= Virtual internship =

A virtual internship is a work experience program where the participant (intern) gains experience while working in a remote professional setting and is not physically present at the job location.

Virtual interns communicate with their employer online through various means including email, Skype, WhatsApp, instant messaging, phone conversations, webinars, project management tools, SMS messaging, etc.

Virtual internships are undertaken by both students and graduates, usually some form of white-collar work, often within fields suitable to remote work such as information technology, media, creative arts, or public relations.

According to career experts, although virtual internships are currently rare, they are growing in popularity due to improving technology and the growth of social media. A rise has been reported in virtual internships — most of which are unpaid — especially from small ventures and start ups seeking additional help. Larger companies are also starting to explore offering these types of internships. They are presently most popular among small to midsize companies and online businesses.
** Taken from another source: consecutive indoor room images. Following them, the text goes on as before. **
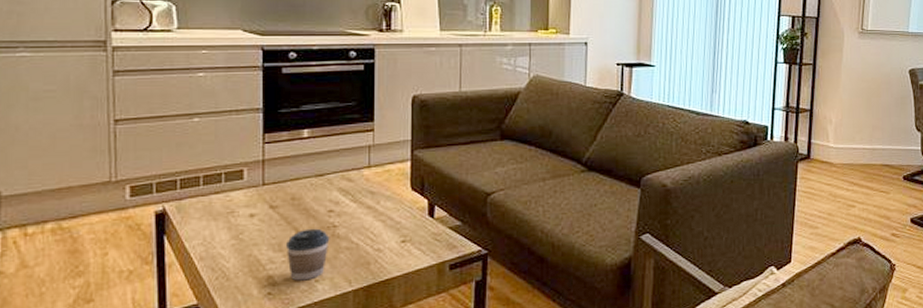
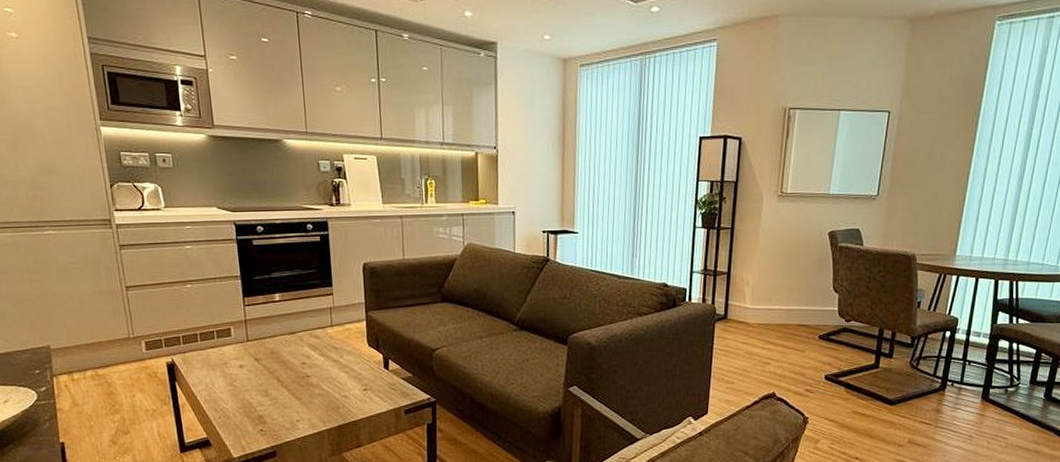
coffee cup: present [285,228,330,281] -> none [270,378,305,421]

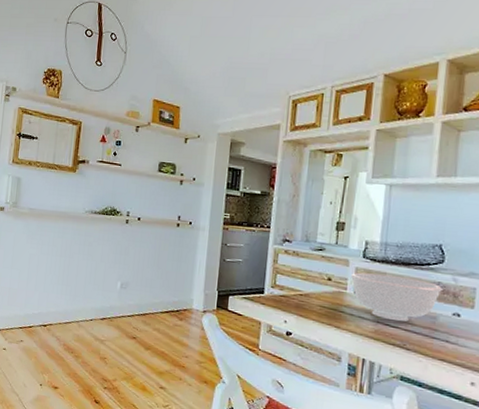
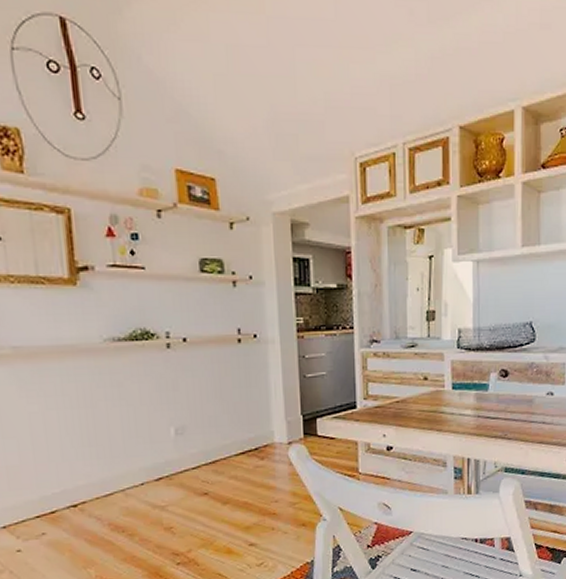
bowl: present [351,272,442,322] -> none [448,363,536,412]

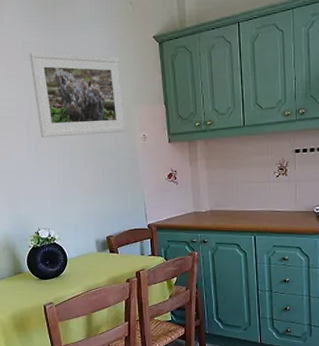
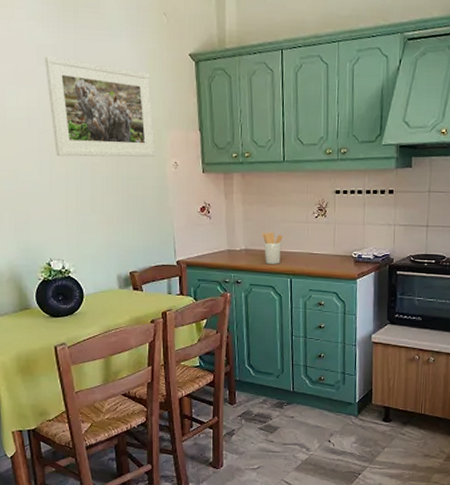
utensil holder: none [226,193,246,223] -> present [262,232,284,264]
Virtual internships have been criticized for not providing the supervision and guidance that internships are meant to provide. Despite this, virtual or remote internships are a viable option amidst the COVID-19 pandemic, where travel options are limited. They may rival and sometimes exceed what traditional internships offer.

== Expertise ==

The most common virtual internships include information technology, software development, marketing, social media, research, writing, journalism, media, pre- and post-event planning, video creation and editing, human resources, graphic design, search engine optimization and marketing, non-profits and government internships, political internships, engineering internships, and public relations internships. Students who do internships online underestimate their contributions when employers rate them as valuable.

== Programs ==

=== Africa ===

The West African Academy of Public Health operates a virtual internship program with mentoring cascade for recent graduates interested in working in global health. The "WAAPH VIP" as it is called, engages youths in health information advocacy to expand their health information literacy, core leadership skills and community engagement capacity to work in public health issues.

=== North America ===

The United States Department of State operates the Virtual Student Foreign Service program. As of 2012, 343 virtual interns have worked with US diplomatic posts in 97 countries.

=== Europe ===

Preaсtum is the first company in Russia to do a virtual internship Currently, they have launched a program to train retail business managers for Otkritie FC Bank and an introduction to the various departments of Russian Post. Also, a virtual internship for Rosneft will be launched in 2021.